Directive:
Copy out every line of the entries below with no changes.

Data rows:
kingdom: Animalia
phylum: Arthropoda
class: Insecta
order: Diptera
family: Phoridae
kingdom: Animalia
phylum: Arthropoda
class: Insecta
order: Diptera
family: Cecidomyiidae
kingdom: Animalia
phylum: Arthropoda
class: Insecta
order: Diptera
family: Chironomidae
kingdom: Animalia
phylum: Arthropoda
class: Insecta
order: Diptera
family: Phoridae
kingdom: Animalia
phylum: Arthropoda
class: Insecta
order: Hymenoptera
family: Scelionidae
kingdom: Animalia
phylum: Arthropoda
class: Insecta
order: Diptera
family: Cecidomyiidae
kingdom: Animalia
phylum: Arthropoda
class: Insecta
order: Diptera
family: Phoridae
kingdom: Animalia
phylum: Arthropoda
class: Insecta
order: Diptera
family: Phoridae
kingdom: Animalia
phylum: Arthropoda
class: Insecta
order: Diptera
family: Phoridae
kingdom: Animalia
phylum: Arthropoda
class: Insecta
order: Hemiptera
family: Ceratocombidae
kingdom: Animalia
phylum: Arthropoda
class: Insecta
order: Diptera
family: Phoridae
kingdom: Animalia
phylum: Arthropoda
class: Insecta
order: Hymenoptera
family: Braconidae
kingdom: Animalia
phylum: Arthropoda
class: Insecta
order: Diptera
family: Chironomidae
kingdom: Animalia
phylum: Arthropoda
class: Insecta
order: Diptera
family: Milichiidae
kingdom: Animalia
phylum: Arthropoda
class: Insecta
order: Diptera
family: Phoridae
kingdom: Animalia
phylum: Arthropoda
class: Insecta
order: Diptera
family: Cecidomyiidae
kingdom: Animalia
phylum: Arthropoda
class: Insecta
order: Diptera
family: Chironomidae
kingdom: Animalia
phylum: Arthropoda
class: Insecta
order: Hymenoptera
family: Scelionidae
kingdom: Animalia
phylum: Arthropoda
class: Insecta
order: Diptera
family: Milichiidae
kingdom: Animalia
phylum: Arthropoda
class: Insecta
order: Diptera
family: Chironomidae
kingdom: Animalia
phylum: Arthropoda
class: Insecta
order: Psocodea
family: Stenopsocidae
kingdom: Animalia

Solved exercise:
kingdom: Animalia
phylum: Arthropoda
class: Insecta
order: Diptera
family: Phoridae
kingdom: Animalia
phylum: Arthropoda
class: Insecta
order: Diptera
family: Cecidomyiidae
kingdom: Animalia
phylum: Arthropoda
class: Insecta
order: Diptera
family: Chironomidae
kingdom: Animalia
phylum: Arthropoda
class: Insecta
order: Diptera
family: Phoridae
kingdom: Animalia
phylum: Arthropoda
class: Insecta
order: Hymenoptera
family: Scelionidae
kingdom: Animalia
phylum: Arthropoda
class: Insecta
order: Diptera
family: Cecidomyiidae
kingdom: Animalia
phylum: Arthropoda
class: Insecta
order: Diptera
family: Phoridae
kingdom: Animalia
phylum: Arthropoda
class: Insecta
order: Diptera
family: Phoridae
kingdom: Animalia
phylum: Arthropoda
class: Insecta
order: Diptera
family: Phoridae
kingdom: Animalia
phylum: Arthropoda
class: Insecta
order: Hemiptera
family: Ceratocombidae
kingdom: Animalia
phylum: Arthropoda
class: Insecta
order: Diptera
family: Phoridae
kingdom: Animalia
phylum: Arthropoda
class: Insecta
order: Hymenoptera
family: Braconidae
kingdom: Animalia
phylum: Arthropoda
class: Insecta
order: Diptera
family: Chironomidae
kingdom: Animalia
phylum: Arthropoda
class: Insecta
order: Diptera
family: Milichiidae
kingdom: Animalia
phylum: Arthropoda
class: Insecta
order: Diptera
family: Phoridae
kingdom: Animalia
phylum: Arthropoda
class: Insecta
order: Diptera
family: Cecidomyiidae
kingdom: Animalia
phylum: Arthropoda
class: Insecta
order: Diptera
family: Chironomidae
kingdom: Animalia
phylum: Arthropoda
class: Insecta
order: Hymenoptera
family: Scelionidae
kingdom: Animalia
phylum: Arthropoda
class: Insecta
order: Diptera
family: Milichiidae
kingdom: Animalia
phylum: Arthropoda
class: Insecta
order: Diptera
family: Chironomidae
kingdom: Animalia
phylum: Arthropoda
class: Insecta
order: Psocodea
family: Stenopsocidae
kingdom: Animalia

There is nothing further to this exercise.